■ **WHAT YOU HAVE TO DO**
Reproduce only the top of the records, down to and including the line containing "#### 🎫 **Accès par whitelist**".

———

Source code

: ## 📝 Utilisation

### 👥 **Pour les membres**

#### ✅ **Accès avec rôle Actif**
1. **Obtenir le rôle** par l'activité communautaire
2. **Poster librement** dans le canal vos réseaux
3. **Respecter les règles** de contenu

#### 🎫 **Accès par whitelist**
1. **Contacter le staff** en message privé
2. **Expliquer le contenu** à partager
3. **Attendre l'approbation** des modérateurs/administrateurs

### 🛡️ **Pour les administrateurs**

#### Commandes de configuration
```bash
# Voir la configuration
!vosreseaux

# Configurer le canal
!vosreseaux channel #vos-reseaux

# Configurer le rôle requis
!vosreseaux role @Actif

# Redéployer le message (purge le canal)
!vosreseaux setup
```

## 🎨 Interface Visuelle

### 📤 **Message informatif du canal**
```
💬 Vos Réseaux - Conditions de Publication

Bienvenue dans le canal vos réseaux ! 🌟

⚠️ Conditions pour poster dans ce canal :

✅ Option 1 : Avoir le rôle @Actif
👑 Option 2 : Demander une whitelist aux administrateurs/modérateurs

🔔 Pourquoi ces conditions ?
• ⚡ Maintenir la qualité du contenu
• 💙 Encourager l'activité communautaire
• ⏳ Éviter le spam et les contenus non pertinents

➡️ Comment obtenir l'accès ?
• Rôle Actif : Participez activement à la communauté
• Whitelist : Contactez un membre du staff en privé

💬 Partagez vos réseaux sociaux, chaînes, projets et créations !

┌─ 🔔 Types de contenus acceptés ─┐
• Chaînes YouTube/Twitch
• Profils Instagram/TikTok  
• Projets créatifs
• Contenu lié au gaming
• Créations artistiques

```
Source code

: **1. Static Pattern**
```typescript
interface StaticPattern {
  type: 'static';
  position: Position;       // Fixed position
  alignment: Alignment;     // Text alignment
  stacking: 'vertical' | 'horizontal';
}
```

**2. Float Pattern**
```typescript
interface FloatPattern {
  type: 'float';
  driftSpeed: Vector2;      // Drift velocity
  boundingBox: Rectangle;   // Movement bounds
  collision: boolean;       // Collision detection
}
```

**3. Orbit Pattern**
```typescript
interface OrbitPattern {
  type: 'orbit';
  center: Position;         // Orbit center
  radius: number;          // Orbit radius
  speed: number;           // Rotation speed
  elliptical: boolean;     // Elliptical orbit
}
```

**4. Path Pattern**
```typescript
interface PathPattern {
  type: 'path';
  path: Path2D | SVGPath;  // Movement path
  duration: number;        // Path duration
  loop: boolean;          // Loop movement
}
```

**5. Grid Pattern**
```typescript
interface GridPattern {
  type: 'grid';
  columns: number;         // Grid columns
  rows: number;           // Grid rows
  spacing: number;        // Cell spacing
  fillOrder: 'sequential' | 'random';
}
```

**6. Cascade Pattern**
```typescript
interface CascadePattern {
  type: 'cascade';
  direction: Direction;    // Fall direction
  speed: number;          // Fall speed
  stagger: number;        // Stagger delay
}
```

———

■ **ANSWER FOR THIS EXERCISE**
Source code

: ## 📝 Utilisation

### 👥 **Pour les membres**

#### ✅ **Accès avec rôle Actif**
1. **Obtenir le rôle** par l'activité communautaire
2. **Poster librement** dans le canal vos réseaux
3. **Respecter les règles** de contenu

#### 🎫 **Accès par whitelist**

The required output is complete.